→ **OBIETTIVO DELL'ESERCIZIO**: Nel testo scelto, che cosa è opportuno, forse necessario, per non assolutizzare la propria angolatura e visuale?

→ **TESTO SCELTO**:

· · · · · · ·

Ogni essere umano si ritrova, allo stesso tempo, come una singolarità unica, un tutto in sé, ma anche come parte di una totalità, data dall’insieme degli altri esseri. La stessa logica vale per gli ‘insiemi’ formati da più soggetti. Ogni gruppo sociale, politico, religioso… riflette e si esprime a partire dalla propria collocazione spazio-socio-temporale, che è, evidentemente, l’unico e il solo ambito nel quale poter percorrere fino in fondo il tratto di storia in cui è immerso. La ricchezza di vita e prospettive emergenti dal provissuto reca, nelle persone avvedute, la consapevolezza di essere affacciati ad una finestra tra le tante, della grande casa costituita dall’insieme di tutti i gruppi. Per non incorrere nell’inconsapevole e sempre presente tentazione dell’assolutizzare la propria angolatura e visuale è opportuno, forse necessario, il confronto con movimenti abbastanza vicini o affini nella ricerca o nella prassi. L’affinità evidentemente non svolge la funzione di trovare una sponda autocelebrativa e pertanto dannosa, ma cerca di parare il pericolo dell’autodissolvenza delle distanze abissali, facendo emergere subito i ‘paletti’ (perché visibili) delle differenze. La vicinanza inoltre permette una possibile comunicazione tra vissuti diversi, in modo che il parlare si estenda al dialogare che implica la consapevolezza delle proprie peculiarità.

“Parlare con un monaco”

· · · · · · ·

→ **RIGHE FORNITE**:
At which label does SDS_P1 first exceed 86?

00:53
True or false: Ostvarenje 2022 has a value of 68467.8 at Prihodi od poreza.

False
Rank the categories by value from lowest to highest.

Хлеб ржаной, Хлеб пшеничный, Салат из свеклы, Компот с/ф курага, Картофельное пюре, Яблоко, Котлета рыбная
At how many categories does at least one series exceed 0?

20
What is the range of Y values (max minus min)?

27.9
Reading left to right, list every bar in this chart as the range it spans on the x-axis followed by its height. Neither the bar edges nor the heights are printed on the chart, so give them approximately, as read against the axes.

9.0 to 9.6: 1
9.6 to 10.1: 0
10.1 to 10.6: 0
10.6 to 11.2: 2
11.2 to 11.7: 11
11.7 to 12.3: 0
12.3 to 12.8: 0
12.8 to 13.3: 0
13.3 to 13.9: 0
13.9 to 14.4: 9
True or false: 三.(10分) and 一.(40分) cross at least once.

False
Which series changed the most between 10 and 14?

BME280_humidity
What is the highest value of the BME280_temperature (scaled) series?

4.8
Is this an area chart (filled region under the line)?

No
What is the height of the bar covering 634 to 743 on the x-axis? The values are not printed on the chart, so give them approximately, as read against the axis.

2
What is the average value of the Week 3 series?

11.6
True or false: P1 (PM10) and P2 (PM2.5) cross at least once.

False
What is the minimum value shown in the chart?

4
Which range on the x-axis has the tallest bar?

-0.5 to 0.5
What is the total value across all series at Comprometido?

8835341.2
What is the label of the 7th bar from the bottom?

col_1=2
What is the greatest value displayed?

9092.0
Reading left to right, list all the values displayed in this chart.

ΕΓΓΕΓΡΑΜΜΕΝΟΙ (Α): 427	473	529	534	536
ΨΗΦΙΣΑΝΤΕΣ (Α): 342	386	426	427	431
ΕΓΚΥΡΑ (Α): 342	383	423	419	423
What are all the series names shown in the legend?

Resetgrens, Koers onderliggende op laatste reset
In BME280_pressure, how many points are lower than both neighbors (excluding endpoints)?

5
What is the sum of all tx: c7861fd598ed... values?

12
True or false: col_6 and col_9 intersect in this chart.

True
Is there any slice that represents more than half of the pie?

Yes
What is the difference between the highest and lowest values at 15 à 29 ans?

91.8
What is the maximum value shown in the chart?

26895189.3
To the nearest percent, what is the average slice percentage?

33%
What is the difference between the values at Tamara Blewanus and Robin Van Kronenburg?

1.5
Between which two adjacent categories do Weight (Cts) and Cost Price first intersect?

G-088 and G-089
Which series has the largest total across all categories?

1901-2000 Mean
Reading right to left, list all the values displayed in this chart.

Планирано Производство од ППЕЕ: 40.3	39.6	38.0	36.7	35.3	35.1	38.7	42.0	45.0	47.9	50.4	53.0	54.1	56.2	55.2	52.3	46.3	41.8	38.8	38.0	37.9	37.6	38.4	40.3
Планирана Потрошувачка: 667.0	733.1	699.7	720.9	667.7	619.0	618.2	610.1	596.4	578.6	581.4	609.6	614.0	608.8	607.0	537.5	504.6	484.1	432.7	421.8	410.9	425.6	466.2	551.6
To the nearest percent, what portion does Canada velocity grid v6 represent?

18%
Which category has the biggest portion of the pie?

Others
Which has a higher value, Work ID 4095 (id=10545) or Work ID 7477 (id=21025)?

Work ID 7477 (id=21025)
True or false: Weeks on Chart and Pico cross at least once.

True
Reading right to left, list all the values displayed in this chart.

· · · · · · ·

→ **LA TUA SOLUZIONE**: Il confronto con movimenti abbastanza vicini o affini nella ricerca o nella prassi.